Mount Sinai Researchers Study Generative AI in the Emergency Room
Researchers at Mount Sinai Health System have found that generative AI such as GPT-4 can help predict whether an emergency room patient needs to be admitted to the hospital even with only minimal training on a limited number of records.
Investigators at the Icahn School of Medicine at Mount Sinai published details of the research in the May 21 online issue of the Journal of the American Medical Informatics Association.

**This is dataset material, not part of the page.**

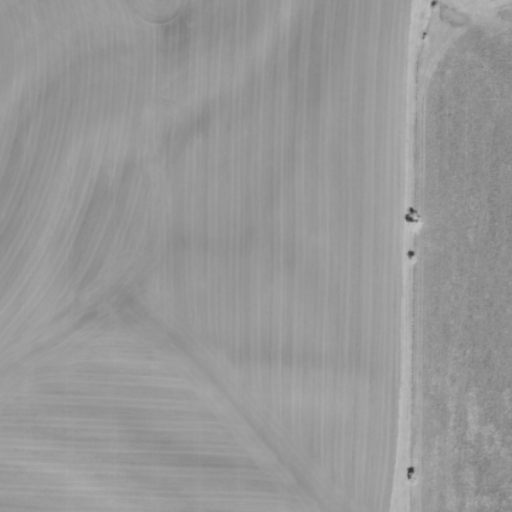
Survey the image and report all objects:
road: (406, 254)
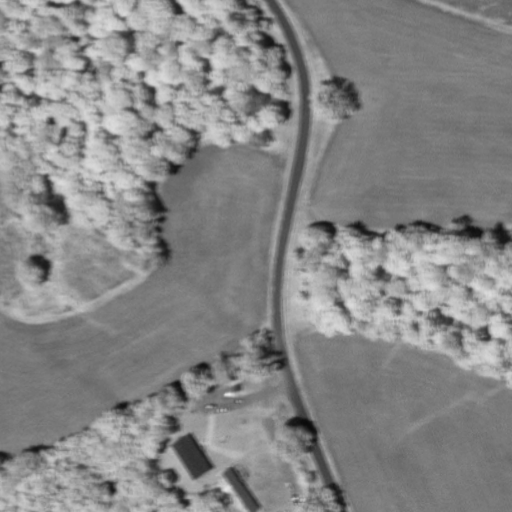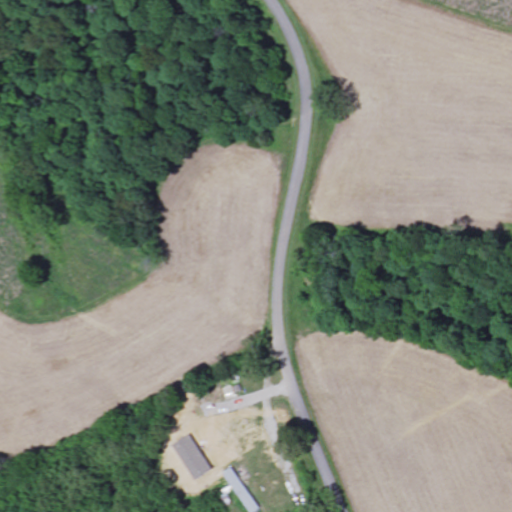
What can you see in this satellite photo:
road: (281, 256)
building: (244, 491)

In their retrospective study, the researchers analyzed records from seven Mount Sinai Health System hospitals, using both structured data, such as vital signs, and unstructured data, such as nurse triage notes, from more than 864,000 emergency room visits while excluding identifiable patient data. Of these visits, 159,857 (18.5 percent) led to the patient being admitted to the hospital.
The researchers compared GPT-4 against traditional machine-learning models such as Bio-Clinical-BERT for text and XGBoost for structured data in various scenarios, assessing its performance to predict hospital admissions independently and in combination with the traditional methods.

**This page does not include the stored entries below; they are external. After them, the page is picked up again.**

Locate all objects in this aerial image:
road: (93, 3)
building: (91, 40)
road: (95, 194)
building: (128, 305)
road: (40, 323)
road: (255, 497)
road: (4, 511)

“We were motivated by the need to test whether generative AI, specifically large language models (LLMs) like GPT-4, could improve our ability to predict admissions in high-volume settings such as the Emergency Department,” said co-senior author Eyal Klang, M.D., director of the Generative AI Research Program in the Division of Data-Driven and Digital Medicine (D3M) at Icahn Mount Sinai, in a statement. “Our goal is to enhance clinical decision-making through this technology. We were surprised by how well GPT-4 adapted to the ER setting and provided reasoning for its decisions. This capability of explaining its rationale sets it apart from traditional models and opens up new avenues for AI in medical decision-making.”
While traditional machine-learning models use millions of records for training, LLMs can effectively learn from just a few examples, the researchers said. They added that LLMs can incorporate traditional machine-learning predictions, improving performance.
“Our research suggests that AI could soon support doctors in emergency rooms by making quick, informed decisions about patient admissions. This work opens the door for further innovation in health care AI, encouraging the development of models that can reason and learn from limited data, like human experts do,” said co-senior author Girish N. Nadkarni, M.D., M.P.H., in a statement. “However, while the results are encouraging, the technology is still in a supportive role, enhancing the decision-making process by providing additional insights, not taking over the human component of healthcare, which remains critical,” added Nadkarni, who is the Irene and Dr. Arthur M. Fishberg Professor of Medicine at Icahn Mount Sinai, Director of The Charles Bronfman Institute of Personalized Medicine, and System Chief of D3M.
The research team is investigating how to apply large language models to healthcare systems, with the goal of harmoniously integrating them with traditional machine-learning methods to address complex challenges and decision-making in real-time clinical settings.
“Our study informs how LLMs can be integrated into healthcare operations. The ability to rapidly train LLMs highlights their potential to provide valuable insights even in complex environments like healthcare,” added Brendan Carr, M.D., M.A., M.S., a study co-author and emergency room physician who is CEO of Mount Sinai Health System. “Our study sets the stage for further research on AI integration in health care across the many domains of diagnostic, treatment, operational, and administrative tasks that require continuous optimization.”